In some cases, detailed checklists are prepared specifically for a given activity.  In those cases, the SOP should describe, at least generally, how the checklist is to be prepared, or on what it is to be based.  Copies of specific checklists should be then maintained in the file with the activity results and/or with the SOP.  Remember that the checklist is not the SOP, but a part of the SOP.

The use of Standard Operating Procedures

1. To provide people with all the safety, health, environmental and operational information necessary to perform a job properly. Placing value only on production while ignoring safety, health and environment is costly in the long run. It is better to train employees in all aspects of doing a job than to face accidents, fines and litigation later.

2. To ensure that production operations are performed consistently to maintain quality control of processes and products. Consumers, from individuals to companies, want products of consistent quality and specifications. SOPs specify job steps that help standardize products and therefore quality.

3. To ensure that processes continue uninterrupted and are completed on a prescribed schedule. By following SOPs, you help ensure against process shut-downs caused by equipment failure or other facility damage.

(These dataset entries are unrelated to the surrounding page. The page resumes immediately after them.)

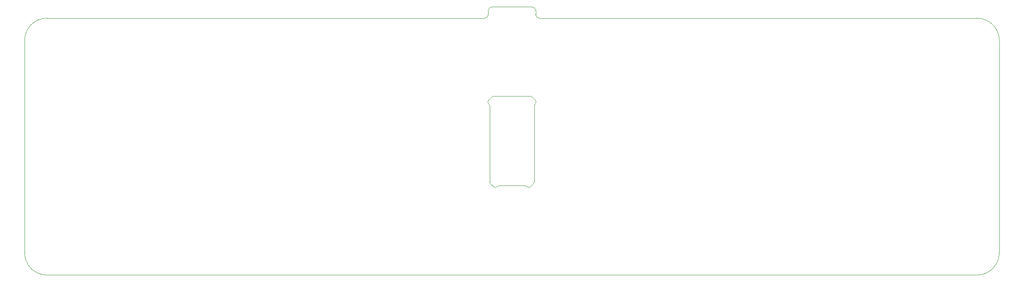
<source format=gbr>
%TF.GenerationSoftware,KiCad,Pcbnew,(7.0.0)*%
%TF.CreationDate,2024-03-25T14:15:01+01:00*%
%TF.ProjectId,kicad_tsuru,6b696361-645f-4747-9375-72752e6b6963,rev?*%
%TF.SameCoordinates,Original*%
%TF.FileFunction,Profile,NP*%
%FSLAX46Y46*%
G04 Gerber Fmt 4.6, Leading zero omitted, Abs format (unit mm)*
G04 Created by KiCad (PCBNEW (7.0.0)) date 2024-03-25 14:15:01*
%MOMM*%
%LPD*%
G01*
G04 APERTURE LIST*
%TA.AperFunction,Profile*%
%ADD10C,0.100000*%
%TD*%
G04 APERTURE END LIST*
D10*
X152827292Y-44862486D02*
X152827288Y-43981222D01*
X141956946Y-45612446D02*
G75*
G03*
X142706946Y-44862482I54J749946D01*
G01*
X48647322Y-45612592D02*
G75*
G03*
X43884822Y-50375090I8J-4762508D01*
G01*
X143806871Y-62281250D02*
G75*
G03*
X143453318Y-62427704I29J-500050D01*
G01*
X143841547Y-81572995D02*
G75*
G03*
X144548629Y-81573018I353553J353595D01*
G01*
X152675896Y-63920740D02*
G75*
G03*
X152529459Y-64274304I353604J-353560D01*
G01*
X143004462Y-64274304D02*
G75*
G03*
X142858004Y-63920750I-499962J4D01*
G01*
X152771218Y-63118330D02*
X152080592Y-62427704D01*
X152771234Y-63825452D02*
G75*
G03*
X152771217Y-63118331I-353534J353552D01*
G01*
X150985247Y-81573067D02*
G75*
G03*
X151692387Y-81573033I353553J353467D01*
G01*
X144997503Y-81331237D02*
G75*
G03*
X144643941Y-81477704I-3J-499963D01*
G01*
X142706946Y-43981226D02*
X142706946Y-44862482D01*
X152383027Y-80882421D02*
G75*
G03*
X152529459Y-80528854I-353527J353521D01*
G01*
X150889966Y-81477720D02*
X150985280Y-81573034D01*
X152077288Y-43231226D02*
X143456946Y-43231226D01*
X143004445Y-80528854D02*
G75*
G03*
X143150898Y-80882406I500355J154D01*
G01*
X142858004Y-63920750D02*
X142762691Y-63825437D01*
X143004451Y-80528854D02*
X143004451Y-64274304D01*
X43884822Y-95618858D02*
G75*
G03*
X48647322Y-100381358I4762538J38D01*
G01*
X143841516Y-81573026D02*
X143150897Y-80882407D01*
X152529459Y-64274304D02*
X152529459Y-80528854D01*
X142762692Y-63118330D02*
X143453318Y-62427704D01*
X43884822Y-95618858D02*
X43884822Y-50375090D01*
X251649900Y-50374982D02*
X251649408Y-95618750D01*
X48647322Y-45612590D02*
X141956946Y-45612482D01*
X152827318Y-44862486D02*
G75*
G03*
X153577292Y-45612482I749982J-14D01*
G01*
X246886908Y-100381250D02*
X48647322Y-100381358D01*
X144643941Y-81477704D02*
X144548630Y-81573019D01*
X142762708Y-63118346D02*
G75*
G03*
X142762691Y-63825437I353492J-353554D01*
G01*
X150889965Y-81477721D02*
G75*
G03*
X150536414Y-81331273I-353565J-353579D01*
G01*
X150536414Y-81331273D02*
X144997503Y-81331251D01*
X153577292Y-45612482D02*
X246887400Y-45612482D01*
X143456946Y-43231246D02*
G75*
G03*
X142706946Y-43981226I-46J-749954D01*
G01*
X152675906Y-63920750D02*
X152771219Y-63825437D01*
X152080602Y-62427694D02*
G75*
G03*
X151727039Y-62281258I-353602J-353706D01*
G01*
X151692387Y-81573033D02*
X152383013Y-80882407D01*
X251649918Y-50374982D02*
G75*
G03*
X246887400Y-45612482I-4762418J82D01*
G01*
X143806871Y-62281258D02*
X151727039Y-62281258D01*
X246886908Y-100381208D02*
G75*
G03*
X251649408Y-95618750I-108J4762608D01*
G01*
X152827274Y-43981222D02*
G75*
G03*
X152077288Y-43231226I-749974J22D01*
G01*
M02*

</source>
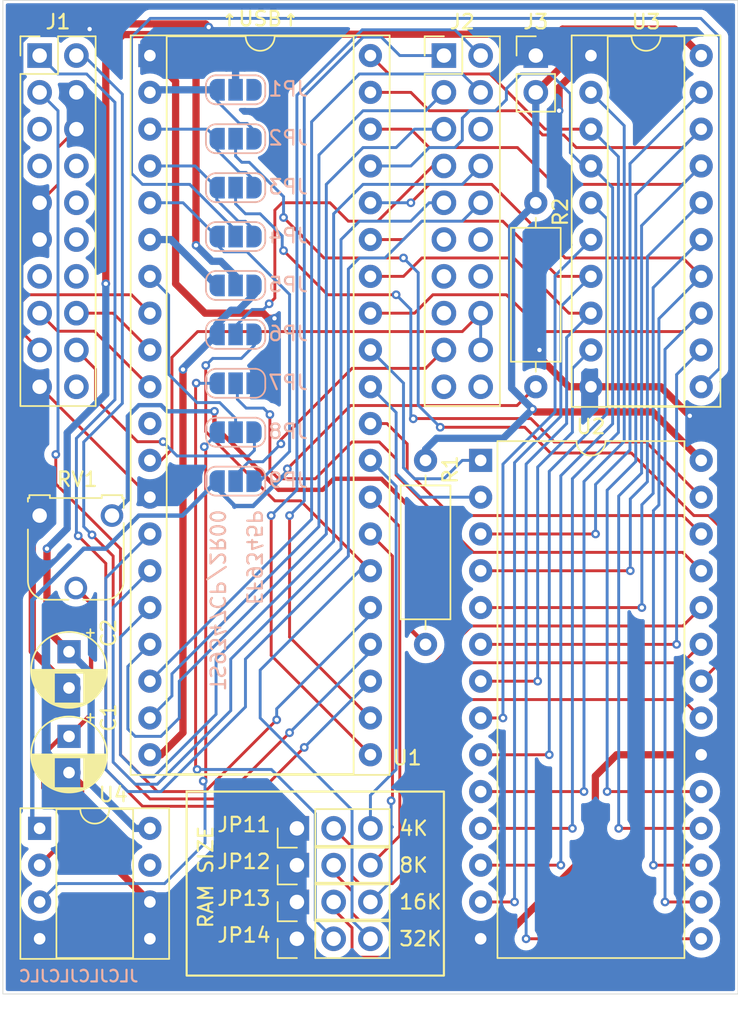
<source format=kicad_pcb>
(kicad_pcb
	(version 20240108)
	(generator "pcbnew")
	(generator_version "8.0")
	(general
		(thickness 1.6)
		(legacy_teardrops no)
	)
	(paper "A4")
	(layers
		(0 "F.Cu" signal)
		(31 "B.Cu" signal)
		(32 "B.Adhes" user "B.Adhesive")
		(33 "F.Adhes" user "F.Adhesive")
		(34 "B.Paste" user)
		(35 "F.Paste" user)
		(36 "B.SilkS" user "B.Silkscreen")
		(37 "F.SilkS" user "F.Silkscreen")
		(38 "B.Mask" user)
		(39 "F.Mask" user)
		(40 "Dwgs.User" user "User.Drawings")
		(41 "Cmts.User" user "User.Comments")
		(42 "Eco1.User" user "User.Eco1")
		(43 "Eco2.User" user "User.Eco2")
		(44 "Edge.Cuts" user)
		(45 "Margin" user)
		(46 "B.CrtYd" user "B.Courtyard")
		(47 "F.CrtYd" user "F.Courtyard")
		(48 "B.Fab" user)
		(49 "F.Fab" user)
		(50 "User.1" user)
		(51 "User.2" user)
		(52 "User.3" user)
		(53 "User.4" user)
		(54 "User.5" user)
		(55 "User.6" user)
		(56 "User.7" user)
		(57 "User.8" user)
		(58 "User.9" user)
	)
	(setup
		(stackup
			(layer "F.SilkS"
				(type "Top Silk Screen")
			)
			(layer "F.Paste"
				(type "Top Solder Paste")
			)
			(layer "F.Mask"
				(type "Top Solder Mask")
				(thickness 0.01)
			)
			(layer "F.Cu"
				(type "copper")
				(thickness 0.035)
			)
			(layer "dielectric 1"
				(type "core")
				(thickness 1.51)
				(material "FR4")
				(epsilon_r 4.5)
				(loss_tangent 0.02)
			)
			(layer "B.Cu"
				(type "copper")
				(thickness 0.035)
			)
			(layer "B.Mask"
				(type "Bottom Solder Mask")
				(thickness 0.01)
			)
			(layer "B.Paste"
				(type "Bottom Solder Paste")
			)
			(layer "B.SilkS"
				(type "Bottom Silk Screen")
			)
			(copper_finish "None")
			(dielectric_constraints no)
		)
		(pad_to_mask_clearance 0.038)
		(allow_soldermask_bridges_in_footprints no)
		(pcbplotparams
			(layerselection 0x00010fc_ffffffff)
			(plot_on_all_layers_selection 0x0000000_00000000)
			(disableapertmacros no)
			(usegerberextensions yes)
			(usegerberattributes no)
			(usegerberadvancedattributes no)
			(creategerberjobfile no)
			(dashed_line_dash_ratio 12.000000)
			(dashed_line_gap_ratio 3.000000)
			(svgprecision 4)
			(plotframeref no)
			(viasonmask no)
			(mode 1)
			(useauxorigin no)
			(hpglpennumber 1)
			(hpglpenspeed 20)
			(hpglpendiameter 15.000000)
			(pdf_front_fp_property_popups yes)
			(pdf_back_fp_property_popups yes)
			(dxfpolygonmode yes)
			(dxfimperialunits yes)
			(dxfusepcbnewfont yes)
			(psnegative no)
			(psa4output no)
			(plotreference yes)
			(plotvalue no)
			(plotfptext yes)
			(plotinvisibletext no)
			(sketchpadsonfab no)
			(subtractmaskfromsilk yes)
			(outputformat 1)
			(mirror no)
			(drillshape 0)
			(scaleselection 1)
			(outputdirectory "outputs/")
		)
	)
	(net 0 "")
	(net 1 "/~{OE}|GNDY")
	(net 2 "/~{OE}")
	(net 3 "/~{WE}|~{OE}")
	(net 4 "/~{WE}")
	(net 5 "/~{ASM}|~{WE}")
	(net 6 "/~{ASM}")
	(net 7 "/HVS|~{ASM}")
	(net 8 "/EXT_HVS")
	(net 9 "/PC|+5V")
	(net 10 "Net-(U4A--)")
	(net 11 "unconnected-(JP1-A-Pad1)")
	(net 12 "/EXT_SIG3")
	(net 13 "/B|Y")
	(net 14 "/+5V|~{CS}")
	(net 15 "/~{CS}|AM14")
	(net 16 "GND")
	(net 17 "/EXT_SIG0")
	(net 18 "/EXT_SIG1")
	(net 19 "Net-(JP14-C)")
	(net 20 "+5V")
	(net 21 "Net-(JP8-B)")
	(net 22 "/VRAM_AM10")
	(net 23 "unconnected-(U1-HP|XTAL-Pad11)")
	(net 24 "/VRAM_AM11")
	(net 25 "/EXT_CLK")
	(net 26 "Net-(JP11-B)")
	(net 27 "Net-(JP12-B)")
	(net 28 "/VRAM_AM12")
	(net 29 "Net-(JP13-B)")
	(net 30 "/VRAM_AM13")
	(net 31 "/EXT_SIG2")
	(net 32 "/VRAM_AM14")
	(net 33 "/VRAM_ADM2")
	(net 34 "/VRAM_ADM0")
	(net 35 "/VRAM_ADM4")
	(net 36 "/VRAM_ADM6")
	(net 37 "/VRAM_ADM5")
	(net 38 "/VRAM_AM9")
	(net 39 "/VRAM_AM8")
	(net 40 "/VRAM_ADM3")
	(net 41 "/VRAM_ADM1")
	(net 42 "/VRAM_ADM7")
	(net 43 "Net-(JP9-B)")
	(net 44 "Net-(R1-Pad2)")
	(net 45 "unconnected-(U4-Pad7)")
	(net 46 "/EXT_~{CS}")
	(net 47 "/EXT_AD0")
	(net 48 "/EXT_AS")
	(net 49 "/EXT_AD1")
	(net 50 "/EXT_DS")
	(net 51 "/EXT_AD3")
	(net 52 "/EXT_AD4")
	(net 53 "/EXT_AD6")
	(net 54 "/EXT_AD7")
	(net 55 "/EXT_AD5")
	(net 56 "/EXT_AD2")
	(net 57 "/EXT_R~{W}")
	(net 58 "unconnected-(J1-CLK-Pad5)")
	(net 59 "unconnected-(J1-3V3-Pad20)")
	(net 60 "unconnected-(J1-RDY0-Pad8)")
	(net 61 "unconnected-(J1-SCL-Pad13)")
	(net 62 "unconnected-(J1-RDY1-Pad7)")
	(net 63 "unconnected-(J1-SDA-Pad14)")
	(net 64 "unconnected-(J1-IFCLK-Pad12)")
	(net 65 "unconnected-(J1-3V3-Pad10)")
	(net 66 "unconnected-(J2-PA2-Pad11)")
	(net 67 "unconnected-(J2-CTL1-Pad15)")
	(net 68 "unconnected-(J2-PA7-Pad6)")
	(net 69 "unconnected-(J2-PB5-Pad19)")
	(net 70 "unconnected-(J2-PA1-Pad12)")
	(net 71 "unconnected-(J2-PA0-Pad13)")
	(net 72 "unconnected-(J2-CTL2-Pad14)")
	(net 73 "unconnected-(J2-PB4-Pad20)")
	(net 74 "Net-(U2-A4)")
	(net 75 "Net-(U2-A3)")
	(net 76 "Net-(U2-A5)")
	(net 77 "Net-(U2-A6)")
	(net 78 "Net-(U2-A7)")
	(net 79 "Net-(U2-A0)")
	(net 80 "Net-(U2-A2)")
	(net 81 "Net-(U2-A1)")
	(footprint "Package_DIP:DIP-20_W7.62mm_Socket" (layer "F.Cu") (at 106.68 76.2))
	(footprint "Connector_PinHeader_2.54mm:PinHeader_2x10_P2.54mm_Vertical" (layer "F.Cu") (at 68.58 76.2))
	(footprint "Package_DIP:DIP-28_W15.24mm" (layer "F.Cu") (at 99.06 104.14))
	(footprint "Package_DIP:DIP-40_W15.24mm_Socket" (layer "F.Cu") (at 76.2 76.2))
	(footprint "Connector_PinHeader_2.54mm:PinHeader_2x10_P2.54mm_Vertical" (layer "F.Cu") (at 96.52 76.2))
	(footprint "Connector_PinHeader_2.54mm:PinHeader_1x03_P2.54mm_Vertical" (layer "F.Cu") (at 86.36 134.62 90))
	(footprint "Capacitor_THT:CP_Radial_D5.0mm_P2.50mm" (layer "F.Cu") (at 70.612 123.19 -90))
	(footprint "Connector_PinHeader_2.54mm:PinHeader_1x03_P2.54mm_Vertical" (layer "F.Cu") (at 86.36 132.08 90))
	(footprint "Capacitor_THT:CP_Radial_D5.0mm_P2.50mm" (layer "F.Cu") (at 70.612 117.348 -90))
	(footprint "Package_DIP:DIP-8_W7.62mm_Socket" (layer "F.Cu") (at 68.58 129.54))
	(footprint "Connector_PinHeader_2.54mm:PinHeader_1x03_P2.54mm_Vertical" (layer "F.Cu") (at 86.36 129.54 90))
	(footprint "Connector_PinHeader_2.54mm:PinHeader_1x03_P2.54mm_Vertical" (layer "F.Cu") (at 86.36 137.16 90))
	(footprint "Resistor_THT:R_Axial_DIN0309_L9.0mm_D3.2mm_P12.70mm_Horizontal" (layer "F.Cu") (at 95.25 104.14 -90))
	(footprint "Resistor_THT:R_Axial_DIN0309_L9.0mm_D3.2mm_P12.70mm_Horizontal" (layer "F.Cu") (at 102.87 86.36 -90))
	(footprint "Potentiometer_THT:Potentiometer_Runtron_RM-065_Vertical" (layer "F.Cu") (at 68.58 107.95))
	(footprint "Connector_PinHeader_2.54mm:PinHeader_1x02_P2.54mm_Vertical" (layer "F.Cu") (at 102.87 76.2))
	(footprint "ProjectFootprints:SelectorJumper" (layer "B.Cu") (at 82.123 95.444525 180))
	(footprint "ProjectFootprints:SelectorJumper" (layer "B.Cu") (at 82.123 85.31561 180))
	(footprint "ProjectFootprints:SelectorJumper" (layer "B.Cu") (at 82.123 102.197135 180))
	(footprint "ProjectFootprints:SelectorJumper" (layer "B.Cu") (at 82.123 81.939305 180))
	(footprint "ProjectFootprints:SelectorJumper" (layer "B.Cu") (at 82.123 98.82083 180))
	(footprint "ProjectFootprints:SelectorJumper"
		(layer "B.Cu")
		(uuid "ea9f1a92-42b8-48b8-af5e-9a3b78de0ef0")
		(at 82.123 92.06822 180)
		(descr "SMD Solder 3-pad Jumper, 1x1.5mm rounded Pads, 0.3mm gap, open")
		(tags "solder jumper open")
		(property "Reference" "JP5"
			(at -3.628 0.054 0)
			(layer "B.SilkS")
			(uuid "3ed618a2-b441-4226-8964-310aac5855ae")
			(effects
				(font
					(size 1 1)
					(thickness 0.153)
				)
				(justify mirror)
			)
		)
		(property "Value" "SolderJumper_3_Open"
			(at 0 -1.9 0)
			(layer "B.Fab")
			(uuid "a6e27a84-5757-4657-a158-27ec60d5ea1e")
			(effects
				(font
					(size 1 1)
					(thickness 0.15)
				)
				(justify mirror)
			)
		)
		(property "Footprint" "ProjectFootprints:SelectorJumper"
			(at 0 0 0)
			(unlocked yes)
			(layer "B.Fab")
			(hide yes)
			(uuid "1b43ab73-8df8-43ce-8d27-4a8d81538eb1")
			(effects
				(font
					(size 1.27 1.27)
					(thickness 0.15)
				)
				(justify mirror)
			)
		)
		(property "Datasheet" ""
			(at 0 0 0)
			(unlocked yes)
			(layer "B.Fab")
			(hide yes)
			(uuid "878f7168-81fc-4720-ba37-cc117a61cf51")
			(effects
				(font
					(size 1.27 1.27)
					(thickness 0.15)
				)
				(justify mirror)
			)
		)
		(property "Description" "Solder Jumper, 3-pole, open"
			(at 0 0 0)
			(unlocked yes)
			(layer "B.Fab")
			(hide yes)
			(uuid "cc30910a-9ae7-4408-b674-b28253c52491")
			(effects
				(font
					(size 1.27 1.27)
					(thickness 0.15)
				)
				(justify mirror)
			)
		)
		(property ki_fp_filters "SolderJumper*Open*")
		(path "/f430ff13-2921-4cb6-95b1-32cfaa511f60")
		(sheetname "Root")
		(sheetfile "board_v1.kicad_sch")
		(zone_connect 1)
		(attr exclude_from_pos_files exclude_from_bom)
		(fp_line
			(start 2.05 -0.3)
			(end 2.05 0.3)
			(stroke
				(width 0.12)
				(type solid)
			)
			(layer "B.SilkS")
			(uuid "57798782-f521-4c5e-af0a-64235daf1c70")
		)
		(fp_line
			(start 1.4 1)
			(end -1.4 1)
			(stroke
				(width 0.12)
				(type solid)
			)
			(layer "B.SilkS")
			(uuid "27f9e948-57c5-4bae-9cda-4e7ba95967f9")
		)
		(fp_line
			(start -1.4 -1)
			(end 1.4 -1)
			(stroke
				(width 0.12)
				(type solid)
			)
			(layer "B.SilkS")
			(uuid "1e58ec0a-b0af-49e9-bb9a-e763648a70d5")
		)
		(fp_line
			(start -2.05 0.3)
			(end -2.05 -0.3)
			(stroke
				(width 0.12)
				(type solid)
			)
			(layer "B.SilkS")
			(uuid "b9cf7753-5285-4a2e-a05a-67830fcd6f7f")
		)
		(fp_arc
			(start 2.05 0.3)
			(mid 1.844975 0.794975)
			(end 1.35 1)
			(stroke
				(width 0.12)
				(type solid)
			)
			(layer "B.SilkS")
			(uuid "d9e45b5f-9b50-4aed-a8a8-36528ae44be6")
		)
		(fp_arc
			(start 1.35 -1)
			(mid 1.844975 
... [216810 chars truncated]
</source>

4. To ensure that no failures occur in manufacturing and other processes that would harm anyone in the surrounding community. Following health and environmental steps in SOPs ensures against spills and emissions that threaten plant neighbors and create community outrage.

5. To ensure that approved procedures are followed in compliance with company and government regulations. Well-written SOPs help ensure that government regulations are satisfied. They also demonstrate a company's good-faith intention to operate properly. Failure to write and use good SOPs only signals government regulators that your company is not serious about compliance.

6. To serve as a training document for teaching users about the process for which the SOP was written. Thorough SOPs can be used as the basis for providing standardized training for employees who are new to a particular job and for those who need re-training.

7. To serve as a checklist for co-workers who observe job performance to reinforce proper performance. The process of actively caring about fellow workers involves one worker coaching another in all aspects of proper job performance. When the proper procedures are outlined in a good SOP, any co-worker can coach another to help improve work skills.

8. To serve as a checklist for auditors. Auditing job performance is a process similar to observation mentioned in the previous item only it usually involves record keeping. SOPs should serve as a strong basis when detailed audit checklists are developed.

9. To serve as an historical record of the how, why and when of steps in an existing process so there is a factual basis for revising those steps when a process or equipment are changed. As people move from job to job within and between companies, unwritten knowledge and skills disappear from the workplace. Properly maintained written SOPs can chronicle the best knowledge that can serve new workers when older ones move on.

10. To serve as an explanation of steps in a process so they can be reviewed in accident investigations. Although accidents are unfortunate, view them as opportunities to learn how to improve conditions. A good SOP gives you a basis from which to being investigating accidents.

11. Standardization of activity. SOPs identify planned and agreed upon roles and actions. This information helps standardize activities and promote co-ordination and communication among personnel. SOPs thus help to assure the quality and consistency of a service.